ABOUT THIS TASK ▸ Filter the lines below, copying only those with the string "tecnología".

(RECORDS SHOWN Opens)

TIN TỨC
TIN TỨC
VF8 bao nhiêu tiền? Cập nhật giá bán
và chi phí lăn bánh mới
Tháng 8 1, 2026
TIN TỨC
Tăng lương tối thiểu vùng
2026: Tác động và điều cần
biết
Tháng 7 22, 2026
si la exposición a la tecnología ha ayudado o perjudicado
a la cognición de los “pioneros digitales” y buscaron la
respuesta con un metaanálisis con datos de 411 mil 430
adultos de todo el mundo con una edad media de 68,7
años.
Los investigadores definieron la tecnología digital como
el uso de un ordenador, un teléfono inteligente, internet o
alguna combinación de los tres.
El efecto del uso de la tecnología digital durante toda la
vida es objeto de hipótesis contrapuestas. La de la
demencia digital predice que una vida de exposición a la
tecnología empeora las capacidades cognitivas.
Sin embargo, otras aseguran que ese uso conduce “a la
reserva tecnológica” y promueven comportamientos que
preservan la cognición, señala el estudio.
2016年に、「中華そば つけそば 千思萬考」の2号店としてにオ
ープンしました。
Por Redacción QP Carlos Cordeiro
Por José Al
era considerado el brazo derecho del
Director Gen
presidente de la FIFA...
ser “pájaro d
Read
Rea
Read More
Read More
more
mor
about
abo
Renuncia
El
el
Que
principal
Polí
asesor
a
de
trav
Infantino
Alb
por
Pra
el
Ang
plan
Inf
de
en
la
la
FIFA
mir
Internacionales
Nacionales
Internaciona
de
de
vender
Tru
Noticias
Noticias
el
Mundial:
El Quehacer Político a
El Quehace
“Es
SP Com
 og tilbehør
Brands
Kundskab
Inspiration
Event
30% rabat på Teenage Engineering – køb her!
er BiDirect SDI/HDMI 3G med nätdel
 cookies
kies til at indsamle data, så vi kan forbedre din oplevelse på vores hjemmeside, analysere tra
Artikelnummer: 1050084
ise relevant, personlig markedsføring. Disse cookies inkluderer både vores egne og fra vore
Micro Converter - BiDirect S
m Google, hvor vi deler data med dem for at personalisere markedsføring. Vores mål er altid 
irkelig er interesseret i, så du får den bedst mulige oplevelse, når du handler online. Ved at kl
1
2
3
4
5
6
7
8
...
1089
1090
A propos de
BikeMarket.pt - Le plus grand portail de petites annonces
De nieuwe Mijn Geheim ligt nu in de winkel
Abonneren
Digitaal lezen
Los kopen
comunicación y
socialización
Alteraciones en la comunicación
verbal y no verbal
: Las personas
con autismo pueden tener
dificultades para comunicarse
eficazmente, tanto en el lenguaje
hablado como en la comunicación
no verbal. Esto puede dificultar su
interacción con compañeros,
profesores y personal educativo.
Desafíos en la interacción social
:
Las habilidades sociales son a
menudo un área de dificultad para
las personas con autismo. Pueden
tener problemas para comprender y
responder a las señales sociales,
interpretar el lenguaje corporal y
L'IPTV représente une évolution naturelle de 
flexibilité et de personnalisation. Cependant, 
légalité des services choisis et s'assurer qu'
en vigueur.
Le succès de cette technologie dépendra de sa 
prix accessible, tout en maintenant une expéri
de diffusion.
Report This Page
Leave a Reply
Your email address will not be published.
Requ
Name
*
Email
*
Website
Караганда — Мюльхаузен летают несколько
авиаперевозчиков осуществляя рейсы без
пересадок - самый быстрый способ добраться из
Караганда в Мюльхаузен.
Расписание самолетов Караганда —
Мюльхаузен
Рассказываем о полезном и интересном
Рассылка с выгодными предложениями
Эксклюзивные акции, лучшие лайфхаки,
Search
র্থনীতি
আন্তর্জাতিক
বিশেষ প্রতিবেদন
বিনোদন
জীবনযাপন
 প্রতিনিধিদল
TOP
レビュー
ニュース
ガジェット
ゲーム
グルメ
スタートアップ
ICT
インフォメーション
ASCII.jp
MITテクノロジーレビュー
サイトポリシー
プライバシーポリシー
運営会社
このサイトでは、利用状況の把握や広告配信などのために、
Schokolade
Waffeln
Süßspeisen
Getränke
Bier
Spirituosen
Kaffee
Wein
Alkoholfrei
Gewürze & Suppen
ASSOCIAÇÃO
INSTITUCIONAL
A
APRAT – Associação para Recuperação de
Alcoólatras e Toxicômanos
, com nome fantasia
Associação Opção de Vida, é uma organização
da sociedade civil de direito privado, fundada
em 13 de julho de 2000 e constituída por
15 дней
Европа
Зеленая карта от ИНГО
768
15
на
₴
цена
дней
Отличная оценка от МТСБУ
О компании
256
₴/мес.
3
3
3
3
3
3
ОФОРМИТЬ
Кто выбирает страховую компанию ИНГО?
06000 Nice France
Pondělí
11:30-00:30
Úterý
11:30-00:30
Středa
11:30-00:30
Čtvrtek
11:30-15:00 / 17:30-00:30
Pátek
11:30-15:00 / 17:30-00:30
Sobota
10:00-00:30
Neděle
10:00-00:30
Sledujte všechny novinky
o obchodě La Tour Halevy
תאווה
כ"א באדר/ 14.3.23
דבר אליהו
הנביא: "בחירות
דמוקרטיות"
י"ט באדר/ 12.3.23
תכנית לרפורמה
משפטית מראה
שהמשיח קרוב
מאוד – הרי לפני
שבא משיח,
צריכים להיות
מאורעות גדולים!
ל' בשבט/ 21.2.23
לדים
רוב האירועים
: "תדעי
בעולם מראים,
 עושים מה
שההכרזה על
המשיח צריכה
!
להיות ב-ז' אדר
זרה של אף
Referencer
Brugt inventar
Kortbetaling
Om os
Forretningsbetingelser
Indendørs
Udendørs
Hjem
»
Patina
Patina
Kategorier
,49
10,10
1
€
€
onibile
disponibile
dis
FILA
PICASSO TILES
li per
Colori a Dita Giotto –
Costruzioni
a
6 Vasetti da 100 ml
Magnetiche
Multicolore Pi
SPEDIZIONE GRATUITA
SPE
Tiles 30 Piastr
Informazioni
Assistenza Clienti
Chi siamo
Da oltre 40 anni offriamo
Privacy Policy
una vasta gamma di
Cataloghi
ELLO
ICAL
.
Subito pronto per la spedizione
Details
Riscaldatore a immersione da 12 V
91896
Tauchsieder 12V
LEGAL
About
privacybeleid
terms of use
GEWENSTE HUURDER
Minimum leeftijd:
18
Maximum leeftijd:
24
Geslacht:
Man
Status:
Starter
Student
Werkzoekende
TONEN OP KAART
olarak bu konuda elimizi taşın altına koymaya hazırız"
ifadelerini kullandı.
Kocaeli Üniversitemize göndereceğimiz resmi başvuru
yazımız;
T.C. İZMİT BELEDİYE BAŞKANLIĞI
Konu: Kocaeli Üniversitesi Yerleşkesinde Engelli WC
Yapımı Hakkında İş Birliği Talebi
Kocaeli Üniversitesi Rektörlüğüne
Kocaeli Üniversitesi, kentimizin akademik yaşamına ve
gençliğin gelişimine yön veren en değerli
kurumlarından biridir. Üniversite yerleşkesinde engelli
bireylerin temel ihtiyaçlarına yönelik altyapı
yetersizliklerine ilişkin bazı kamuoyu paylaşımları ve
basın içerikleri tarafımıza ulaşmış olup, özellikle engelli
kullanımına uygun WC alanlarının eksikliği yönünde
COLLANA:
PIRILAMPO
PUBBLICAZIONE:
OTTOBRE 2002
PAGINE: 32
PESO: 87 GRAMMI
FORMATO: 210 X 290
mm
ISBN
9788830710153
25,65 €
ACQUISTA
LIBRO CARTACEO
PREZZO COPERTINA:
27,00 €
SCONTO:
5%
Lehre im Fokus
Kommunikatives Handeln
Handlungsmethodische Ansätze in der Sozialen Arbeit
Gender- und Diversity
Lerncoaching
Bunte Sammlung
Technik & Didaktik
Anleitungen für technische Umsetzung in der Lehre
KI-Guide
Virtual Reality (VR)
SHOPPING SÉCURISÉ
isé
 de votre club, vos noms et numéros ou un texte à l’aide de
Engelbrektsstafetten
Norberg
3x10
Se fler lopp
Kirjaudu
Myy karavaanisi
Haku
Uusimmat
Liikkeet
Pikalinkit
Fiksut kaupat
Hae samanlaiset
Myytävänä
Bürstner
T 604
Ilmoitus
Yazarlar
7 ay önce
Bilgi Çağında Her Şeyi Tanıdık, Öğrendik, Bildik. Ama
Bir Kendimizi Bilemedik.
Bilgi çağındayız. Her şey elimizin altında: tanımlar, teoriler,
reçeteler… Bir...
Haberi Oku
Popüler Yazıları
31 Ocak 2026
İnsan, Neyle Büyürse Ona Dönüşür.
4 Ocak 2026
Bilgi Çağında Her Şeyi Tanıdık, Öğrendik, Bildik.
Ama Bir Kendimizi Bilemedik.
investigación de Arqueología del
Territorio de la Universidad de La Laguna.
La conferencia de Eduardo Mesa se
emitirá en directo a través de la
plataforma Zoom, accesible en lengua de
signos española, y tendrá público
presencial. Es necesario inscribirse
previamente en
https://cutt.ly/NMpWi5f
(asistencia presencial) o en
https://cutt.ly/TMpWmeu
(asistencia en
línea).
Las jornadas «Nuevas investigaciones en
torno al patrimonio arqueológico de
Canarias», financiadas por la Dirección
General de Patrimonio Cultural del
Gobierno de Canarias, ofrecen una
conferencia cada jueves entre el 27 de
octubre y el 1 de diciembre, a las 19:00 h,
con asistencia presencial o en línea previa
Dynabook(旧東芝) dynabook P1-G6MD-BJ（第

(RECORDS SHOWN Closes)

ANSWER TO THE PROBLEM ▸
si la exposición a la tecnología ha ayudado o perjudicado
Los investigadores definieron la tecnología digital como
El efecto del uso de la tecnología digital durante toda la
tecnología empeora las capacidades cognitivas.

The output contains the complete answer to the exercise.